PROMPT: Type out the lines below exactly, from the first through the line holding "pyautogui.moveTo(540, 213)", and include no pictures.

DATA:
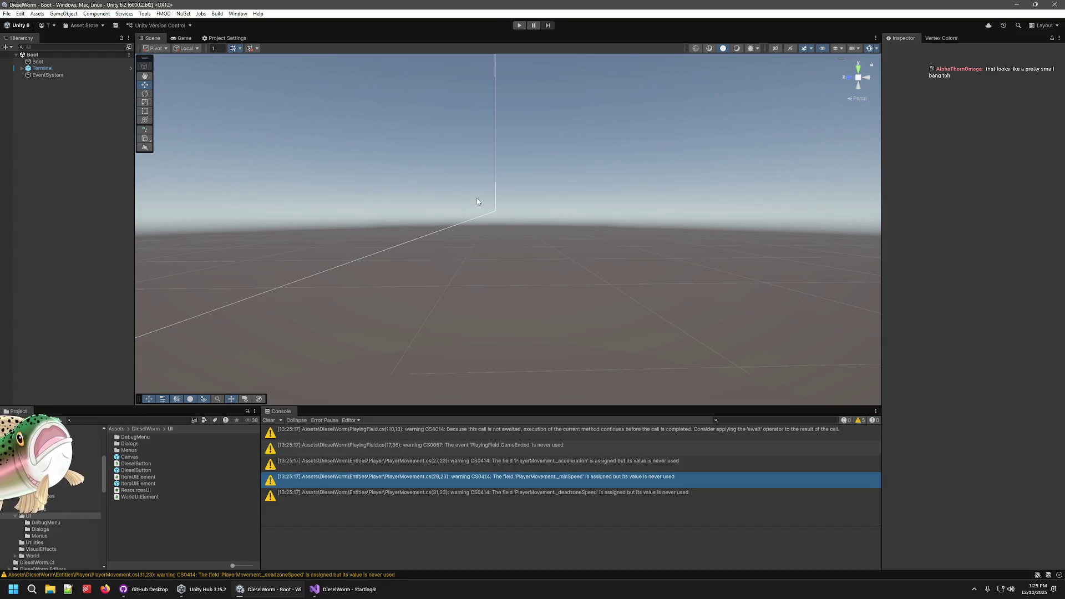
# - Play-test with zero spawn height, orbiting the Scene view around the spawn point, then stop
pyautogui.click(520, 26)
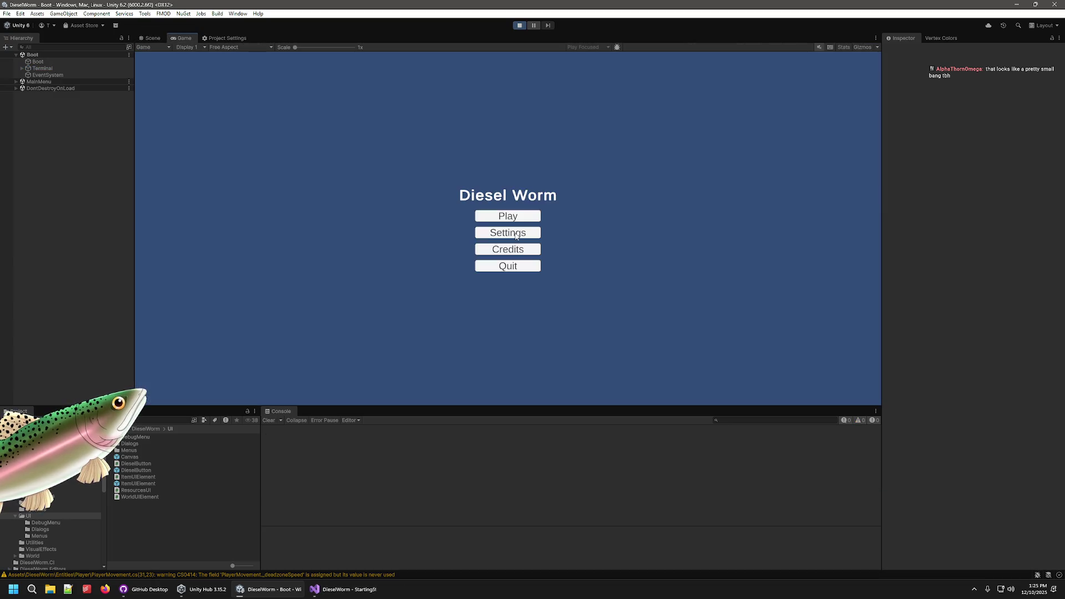
pyautogui.click(518, 218)
pyautogui.click(517, 233)
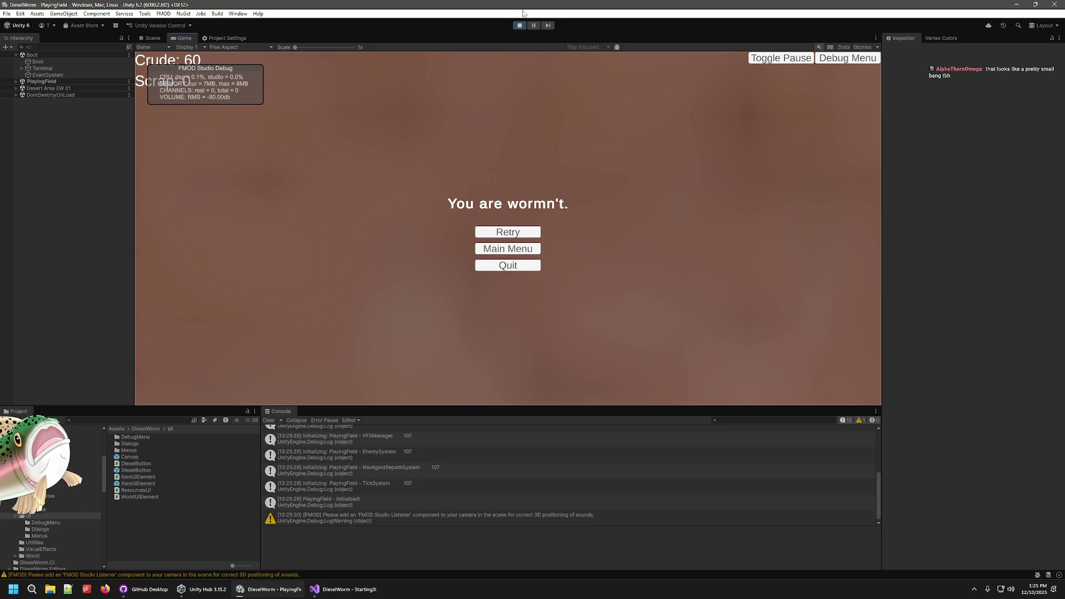
pyautogui.click(152, 38)
pyautogui.moveTo(582, 161)
pyautogui.mouseDown()
pyautogui.moveTo(240, 150)
pyautogui.moveTo(105, 174)
pyautogui.moveTo(12, 161)
pyautogui.moveTo(650, 166)
pyautogui.mouseUp()
pyautogui.moveTo(603, 222)
pyautogui.mouseDown()
pyautogui.moveTo(589, 257)
pyautogui.moveTo(582, 233)
pyautogui.moveTo(614, 235)
pyautogui.moveTo(586, 236)
pyautogui.mouseUp()
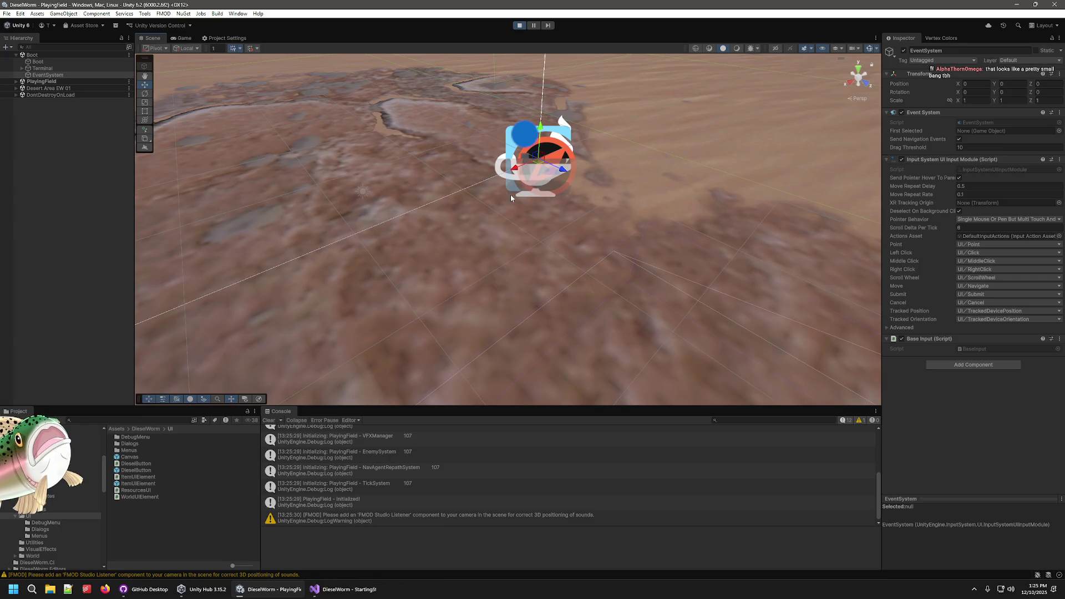
pyautogui.moveTo(199, 180); pyautogui.dragTo(130, 149)
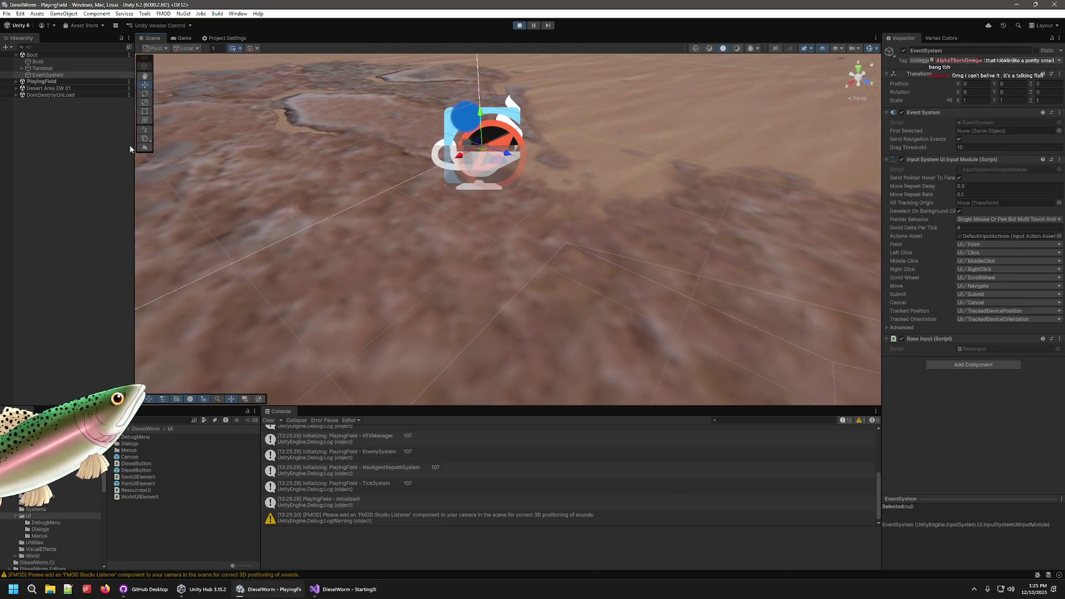
pyautogui.moveTo(540, 213)
pyautogui.mouseDown()
pyautogui.moveTo(528, 226)
pyautogui.moveTo(542, 171)
pyautogui.moveTo(522, 155)
pyautogui.mouseUp()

YOUR SOLUTION:
# - Play-test with zero spawn height, orbiting the Scene view around the spawn point, then stop
pyautogui.click(520, 26)
pyautogui.click(518, 218)
pyautogui.click(517, 233)
pyautogui.click(152, 38)
pyautogui.moveTo(582, 161)
pyautogui.mouseDown()
pyautogui.moveTo(240, 150)
pyautogui.moveTo(105, 174)
pyautogui.moveTo(12, 161)
pyautogui.moveTo(650, 166)
pyautogui.mouseUp()
pyautogui.moveTo(603, 222)
pyautogui.mouseDown()
pyautogui.moveTo(589, 257)
pyautogui.moveTo(582, 233)
pyautogui.moveTo(614, 235)
pyautogui.moveTo(586, 236)
pyautogui.mouseUp()
pyautogui.moveTo(199, 180); pyautogui.dragTo(130, 149)
pyautogui.moveTo(540, 213)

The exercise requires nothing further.